When she came back, I was halfway satisfied. I got my Szechuan peppercorns, but I was still stuck with a plate of bony chicken. I asked Katy Zang if next time, it would be possible to get a boneless chicken dish from the English menu with some whole peppercorns added.
"No problem," she replied. But I wondered why there weren't any Szechuan peppercorns on the English-language menu items to begin with.
"English-speaking people don't like Szechuan peppercorns," she said. At the time, I objected to this broad generalization. But now I have to admit that she's probably right.
My companion on that first visit wouldn't touch the chicken dish, both because of the peppercorns and the bones. She got the orange beef, big cubes of beef fried in cornstarch and coated with a spicy sauce that contains a lot of dried orange peel. It was quite good, though not very unusual.

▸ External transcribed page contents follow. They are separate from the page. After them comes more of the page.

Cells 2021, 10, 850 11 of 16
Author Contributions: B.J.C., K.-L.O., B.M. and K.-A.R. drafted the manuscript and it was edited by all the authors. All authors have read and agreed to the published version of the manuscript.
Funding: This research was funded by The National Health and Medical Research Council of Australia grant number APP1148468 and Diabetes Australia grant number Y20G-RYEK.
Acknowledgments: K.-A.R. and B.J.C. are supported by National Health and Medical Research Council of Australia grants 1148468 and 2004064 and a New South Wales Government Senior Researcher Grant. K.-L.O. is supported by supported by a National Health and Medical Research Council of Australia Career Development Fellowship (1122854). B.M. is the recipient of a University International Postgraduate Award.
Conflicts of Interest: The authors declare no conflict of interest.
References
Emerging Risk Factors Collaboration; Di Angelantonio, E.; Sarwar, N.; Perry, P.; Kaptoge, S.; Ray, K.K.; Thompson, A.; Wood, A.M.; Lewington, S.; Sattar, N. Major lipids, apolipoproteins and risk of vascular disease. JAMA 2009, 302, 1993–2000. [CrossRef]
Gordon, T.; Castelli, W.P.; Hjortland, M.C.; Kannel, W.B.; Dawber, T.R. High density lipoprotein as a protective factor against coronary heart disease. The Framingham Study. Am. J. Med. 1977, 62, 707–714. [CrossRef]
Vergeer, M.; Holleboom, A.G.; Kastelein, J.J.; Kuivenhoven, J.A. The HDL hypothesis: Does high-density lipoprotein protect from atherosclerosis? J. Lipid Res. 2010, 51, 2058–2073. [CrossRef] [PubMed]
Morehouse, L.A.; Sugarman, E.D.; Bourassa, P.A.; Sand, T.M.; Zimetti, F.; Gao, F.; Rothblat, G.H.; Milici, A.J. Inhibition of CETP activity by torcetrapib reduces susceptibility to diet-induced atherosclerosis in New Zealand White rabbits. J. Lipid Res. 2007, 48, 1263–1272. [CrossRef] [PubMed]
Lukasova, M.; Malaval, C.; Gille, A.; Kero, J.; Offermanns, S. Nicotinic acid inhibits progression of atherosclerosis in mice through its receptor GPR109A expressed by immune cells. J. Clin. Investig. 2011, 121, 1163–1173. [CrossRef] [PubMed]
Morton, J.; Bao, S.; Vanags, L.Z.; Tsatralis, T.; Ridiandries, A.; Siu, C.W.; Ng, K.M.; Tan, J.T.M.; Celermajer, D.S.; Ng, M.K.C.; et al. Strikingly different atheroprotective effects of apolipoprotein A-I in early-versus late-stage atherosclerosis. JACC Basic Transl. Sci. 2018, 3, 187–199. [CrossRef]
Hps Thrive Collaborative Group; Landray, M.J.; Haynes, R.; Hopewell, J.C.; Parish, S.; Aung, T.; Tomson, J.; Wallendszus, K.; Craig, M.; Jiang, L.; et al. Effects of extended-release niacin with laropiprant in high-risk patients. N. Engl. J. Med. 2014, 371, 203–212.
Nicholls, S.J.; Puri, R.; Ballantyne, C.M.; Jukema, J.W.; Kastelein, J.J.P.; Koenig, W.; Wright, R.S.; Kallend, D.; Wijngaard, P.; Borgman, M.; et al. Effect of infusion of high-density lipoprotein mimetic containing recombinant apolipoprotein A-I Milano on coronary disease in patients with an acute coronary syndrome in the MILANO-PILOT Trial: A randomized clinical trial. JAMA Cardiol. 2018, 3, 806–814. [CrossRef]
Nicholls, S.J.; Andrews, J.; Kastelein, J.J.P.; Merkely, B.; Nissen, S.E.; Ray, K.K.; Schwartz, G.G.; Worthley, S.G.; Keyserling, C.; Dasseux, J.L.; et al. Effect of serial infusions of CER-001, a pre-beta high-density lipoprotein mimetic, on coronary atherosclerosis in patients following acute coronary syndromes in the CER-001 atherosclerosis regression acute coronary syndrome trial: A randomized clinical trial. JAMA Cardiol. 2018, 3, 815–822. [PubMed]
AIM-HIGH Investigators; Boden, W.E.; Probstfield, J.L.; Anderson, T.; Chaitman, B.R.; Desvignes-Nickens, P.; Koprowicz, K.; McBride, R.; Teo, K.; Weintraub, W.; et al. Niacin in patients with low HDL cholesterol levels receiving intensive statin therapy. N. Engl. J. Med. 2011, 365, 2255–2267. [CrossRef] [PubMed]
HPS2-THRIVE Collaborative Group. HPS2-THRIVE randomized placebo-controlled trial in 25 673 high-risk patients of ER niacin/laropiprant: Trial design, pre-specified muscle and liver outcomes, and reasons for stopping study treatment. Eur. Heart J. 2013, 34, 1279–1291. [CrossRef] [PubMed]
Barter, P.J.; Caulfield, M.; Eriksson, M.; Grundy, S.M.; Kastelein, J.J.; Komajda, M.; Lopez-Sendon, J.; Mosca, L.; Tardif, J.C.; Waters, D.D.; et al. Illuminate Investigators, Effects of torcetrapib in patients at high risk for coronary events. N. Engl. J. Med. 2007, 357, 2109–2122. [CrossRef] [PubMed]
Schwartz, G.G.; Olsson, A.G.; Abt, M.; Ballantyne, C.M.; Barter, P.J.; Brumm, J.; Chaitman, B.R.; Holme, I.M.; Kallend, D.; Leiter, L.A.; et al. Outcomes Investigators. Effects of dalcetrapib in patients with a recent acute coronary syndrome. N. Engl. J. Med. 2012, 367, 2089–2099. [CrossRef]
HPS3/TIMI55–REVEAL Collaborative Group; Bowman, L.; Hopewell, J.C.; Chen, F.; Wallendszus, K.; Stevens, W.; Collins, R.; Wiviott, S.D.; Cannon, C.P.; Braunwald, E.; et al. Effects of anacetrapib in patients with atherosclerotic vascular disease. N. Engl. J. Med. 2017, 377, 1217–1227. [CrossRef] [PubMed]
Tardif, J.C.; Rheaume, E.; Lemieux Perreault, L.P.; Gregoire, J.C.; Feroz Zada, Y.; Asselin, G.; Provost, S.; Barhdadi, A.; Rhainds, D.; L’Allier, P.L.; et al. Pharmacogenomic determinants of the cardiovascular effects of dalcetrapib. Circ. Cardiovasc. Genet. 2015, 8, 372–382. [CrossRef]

I also took the Szechuan beef from our second visit home and ate it when I could actually taste it. The tender chunks of beef wok-tossed with red and green bell peppers were pleasant enough, though a little light on the spices.
Szechuan Garden seems to cover all its bases with mild, Texan-friendly beef dishes, peppery and authentic-tasting regional Chinese dishes, and Szechuan exotica if you can read Chinese. Chile heads should order a dish with one of the little pepper symbols next to it on the menu and tell them to make it extra-hot.
And if you happen to be one of those freaky Anthony Bourdain types who's willing to eat weird peppercorns that light up your mouth like a Christmas tree -- then ask them to make you some spicy chicken with whole Szechuan peppercorns in it.
Just don't complain when the buzz lasts longer than you want it to.